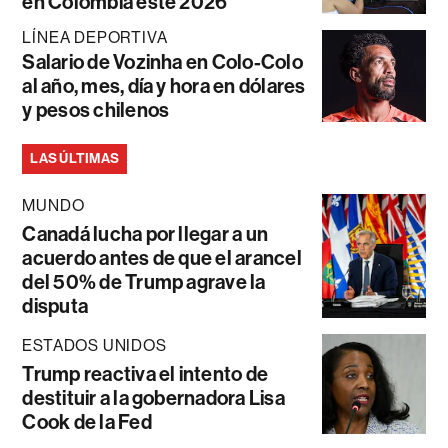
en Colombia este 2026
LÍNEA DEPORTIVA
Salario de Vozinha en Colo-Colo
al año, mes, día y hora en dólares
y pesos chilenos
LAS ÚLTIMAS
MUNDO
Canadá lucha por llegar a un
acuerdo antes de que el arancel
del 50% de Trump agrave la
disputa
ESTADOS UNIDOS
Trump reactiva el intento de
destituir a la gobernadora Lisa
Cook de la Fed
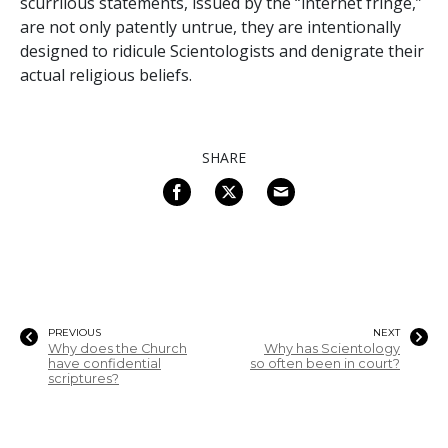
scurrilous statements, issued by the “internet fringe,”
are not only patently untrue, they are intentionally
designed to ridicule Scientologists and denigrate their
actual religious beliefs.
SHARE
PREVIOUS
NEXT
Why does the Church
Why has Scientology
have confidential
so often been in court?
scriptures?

--

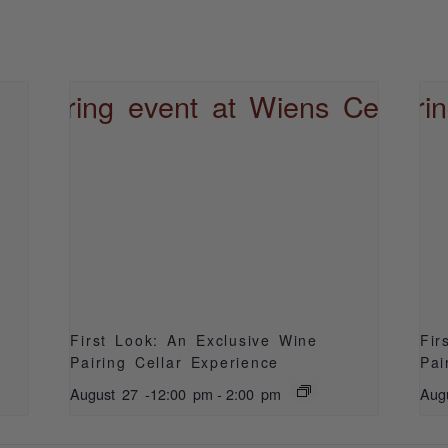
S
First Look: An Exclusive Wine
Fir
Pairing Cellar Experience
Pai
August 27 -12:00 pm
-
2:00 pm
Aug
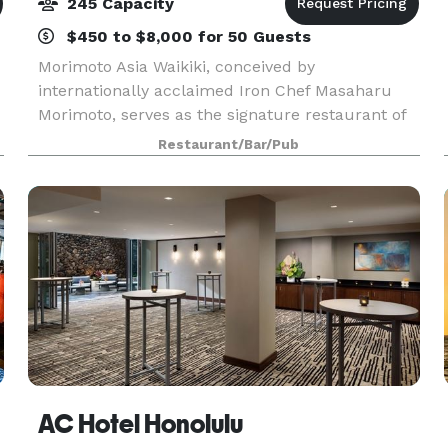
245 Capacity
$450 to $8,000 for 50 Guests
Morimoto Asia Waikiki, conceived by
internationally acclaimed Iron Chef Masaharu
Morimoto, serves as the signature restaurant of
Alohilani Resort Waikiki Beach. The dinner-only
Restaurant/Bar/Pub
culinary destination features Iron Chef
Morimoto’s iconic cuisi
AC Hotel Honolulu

--

■ **WORK INSTRUCTION**
Would you please give the number of lines in the data above that contain the string "Iron"? Reply with that number only.

■ **SOLUTION TO THE EXERCISE**
2